§ **PROVIDED TEXT**
________________________________________

Denys Prokopenko, whose soldiers have been holding out against Russian forces in the key southern port city, said in a video message that the bombs are dropping even though civilians are sheltering in the plant’s tunnels.
“Russian occupational forces, and their proxy … know about the civilians, and they keep willingly firing on the factory,” he said.
Russia estimated that 2,500 Ukrainian troops and about 400 foreign mercenaries were dug in. The U.S. said nearly a dozen Russian battalion tactical groups have been tied up trying to defeat them.
The head of the city’s patrol police, Mikhail Vershinin, told Mariupol television on Sunday that many civilians including children are hiding in the plant, seeking shelter from Russian shelling and forces occupying other parts of the city.
Ukraine estimates that 21,000 people have been killed in Mariupol. Deputy Prime Minister Iryna Vereshchuk warned Russia on social media that refusing to open humanitarian corridors will justify war crimes trials. The Russians, for their part, said “neo-Nazi nationalists” have hampered evacuations.
Zelenskyy Says the Battle for the Donbas Has Begun
Ukrainian President Volodymyr Zelenskyy said Russia has launched its long-feared, full-scale offensive to take control of Ukraine’s east,
“Now we can already state that the Russian troops have begun the battle for the Donbas,” he said in a video address. Zelenskyy said a “significant part of the entire Russian army is now concentrated on this offensive.”
The Donbas is Ukraine’s mostly Russian-speaking industrial heartland in the east, where Moscow-backed separatists have been fighting Ukrainian forces for the past eight years and have declared two independent republics recognized by Russia.
The Kremlin declared the capture of the Donbas its main goal of the war after failing to storm. After withdrawing from the capital, it began regrouping and reinforcing its ground troops in the east for what could be a climactic battle.
“No matter how many Russian troops are driven there, we will fight,” Zelenskyy vowed. “We will defend ourselves. We will do it every day.”
Russian Missiles Kill at Least Seven in Lviv
LVIV, Ukraine — Russian forces launched missile attacks on the western city of Lviv and pounded a multitude of other targets across Ukraine on Monday in what appeared to be an intensified bid to grind down the country’s defenses ahead of an all-out assault on the east.
At least seven people were reported killed in Lviv, where plumes of thick black smoke rose over a city that has seen only sporadic attacks during almost two months of war and has become a haven for large numbers of civilians fleeing intense fighting elsewhere. To the Kremlin’s increasing anger, Lviv has also become a major conduit for NATO-supplied weapons and for foreign fighters joining the Ukrainian cause.
The governor of the Lviv region, Maksym Kozytskyy, said the Russian missile strikes hit three military infrastructure facilities and an auto mechanic shop. He said the wounded included a child, and emergency teams battled fires caused by the attack.
Lviv Is Near Poland Border
Lviv is the biggest city and a major transportation hub in western Ukraine. It sits roughly 50 miles from Poland, a NATO member.

________________________________________

§ **DATASET CONTENT**
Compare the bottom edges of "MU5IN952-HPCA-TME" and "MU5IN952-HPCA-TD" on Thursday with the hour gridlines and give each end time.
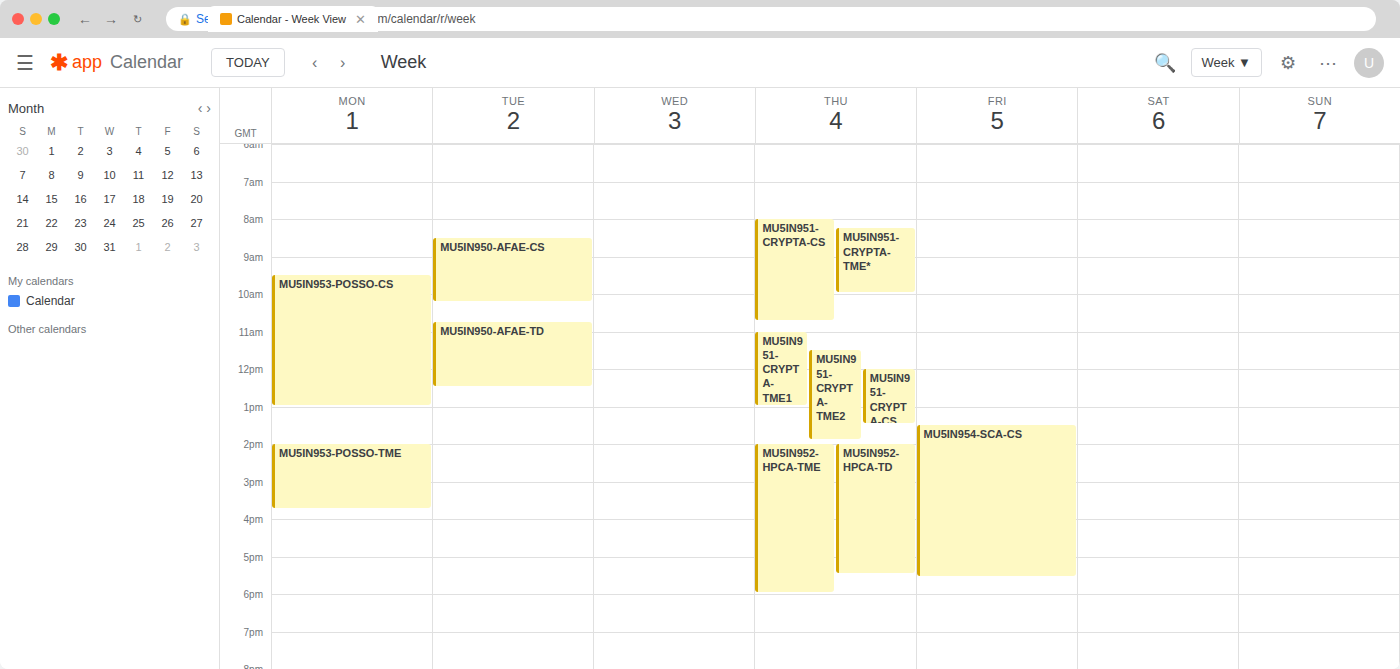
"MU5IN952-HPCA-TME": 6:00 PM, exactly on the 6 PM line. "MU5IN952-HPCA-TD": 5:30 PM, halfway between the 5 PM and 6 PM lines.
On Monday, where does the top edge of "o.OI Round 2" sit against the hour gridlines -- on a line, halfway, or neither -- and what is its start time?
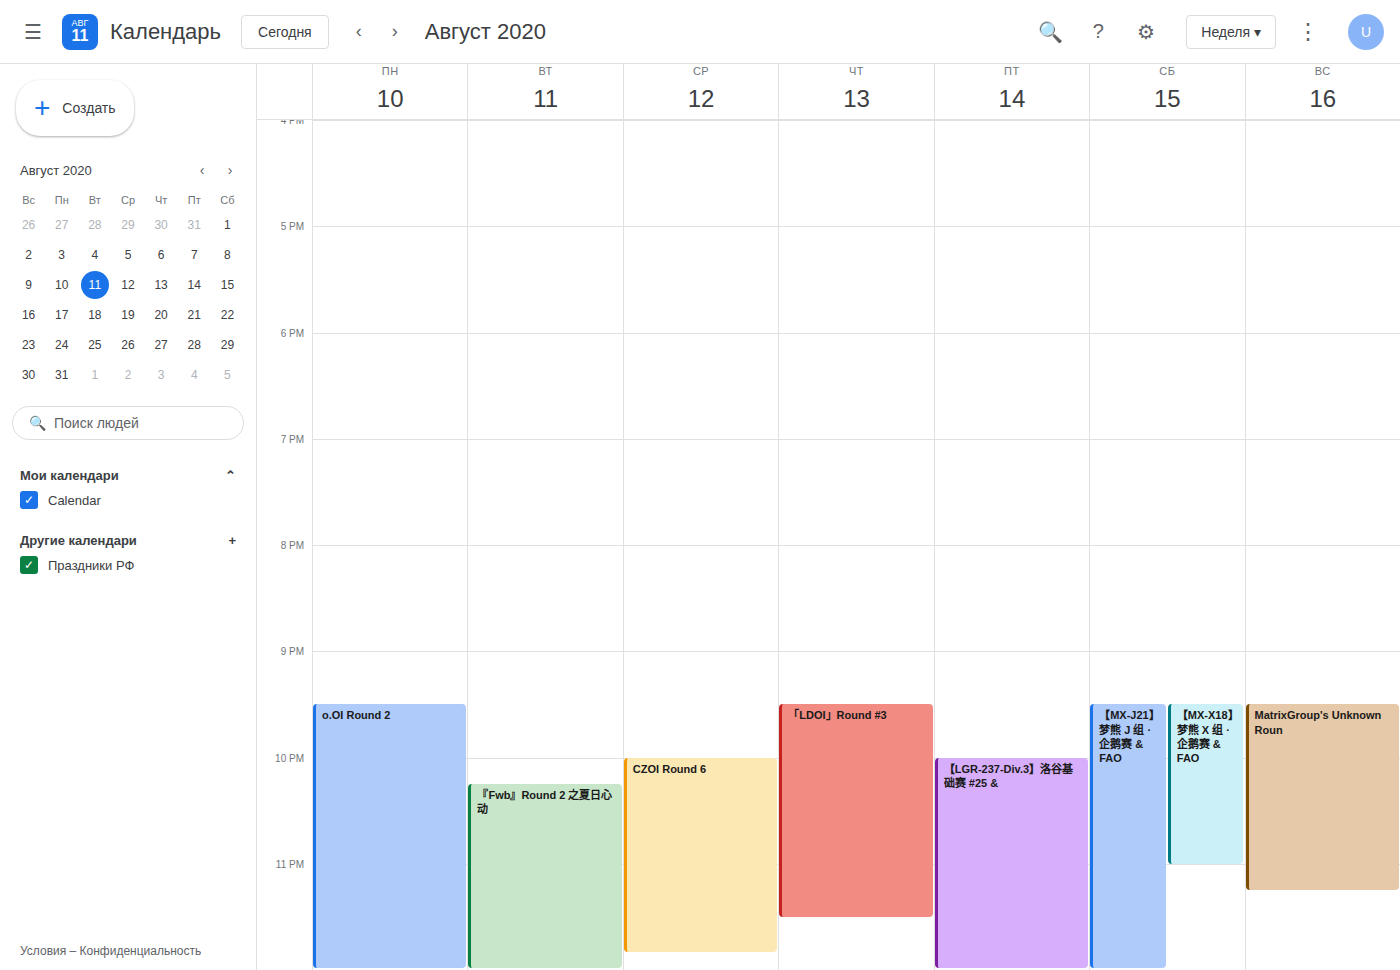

________________________________________

Could you pick up the report on the war in Ukraine above and continue it from its last sentence?

§ **THE RESPONSE**
Russia has strongly complained about the increasing flow of Western weapons to Ukraine, and last week its Foreign Ministry issued a formal note of protest to the U.S. and its allies. On Russian state media, some anchors have charged that the supplies amount to direct Western engagement in the fight against Russia.
Lviv has also been seen as a relatively safe place for the elderly, mothers, and children trying to escape the war. But a hotel sheltering Ukrainians who had fled fighting in other parts of the country was among the buildings badly damaged, Mayor Andriy Sadovyi said.
“The nightmare of war has caught up with us even in Lviv,” said Lyudmila Turchak, who fled with two children from the eastern city of Kharkiv. “There is no longer anywhere in Ukraine where we can feel safe.”
A powerful explosion also rocked Vasylkiv, a town south of the capital of Kyiv that is home to a military airbase, according to residents. It was not immediately clear what was hit.
Civilian Evacuations Halted on Monday
Ukraine’s government halted civilian evacuations for a second day on Monday, saying Russian forces were shelling and blocking the humanitarian corridors.
Deputy Prime Minister Iryna Vereshchuk said Ukraine had been negotiating passage from cities and towns in eastern and southeastern Ukraine, including Mariupol and other areas in the Donbas. The government of the Luhansk region in the Donbas said four civilians trying to flee were shot and killed by Russian forces.
Vereshchuk said Russia could be prosecuted for war crimes over its refusal to allow civilians to leave Mariupol.
“Your refusal to open these humanitarian corridors will in the future be a reason to prosecute all involved for war crimes,” she wrote on social media.
The Russians, in turn, accused “neo-Nazi nationalists” in Mariupol of hampering the evacuation.
Russia is bent on capturing the Donbas, where Moscow-backed separatists already control some territory, after its attempt to take the capital failed.
“We are doing everything to ensure the defense” of eastern Ukraine, President Volodymyr Zelenskyy said in his nightly address to the nation on Sunday.
The looming offensive in the east, if successful, would give Russian President Vladimir Putin a badly needed victory to point to amid the war’s mounting casualties and the economic hardship caused by Western sanctions.
Mariupol Reduced to Rubble
The capture of Mariupol is seen as a key step in preparations for any eastern assault since it would free Russian troops up for that new campaign. The fall of the city on the Sea of Azov would also hand Russia its biggest victory of the war, giving it full control of a land corridor to the Crimean Peninsula, which it seized in 2014, and depriving Ukraine of a major port and its prized industrial assets.
Ukrainian Deputy Defense Minister Hanna Malyar has described Mariupol as a “shield defending Ukraine.”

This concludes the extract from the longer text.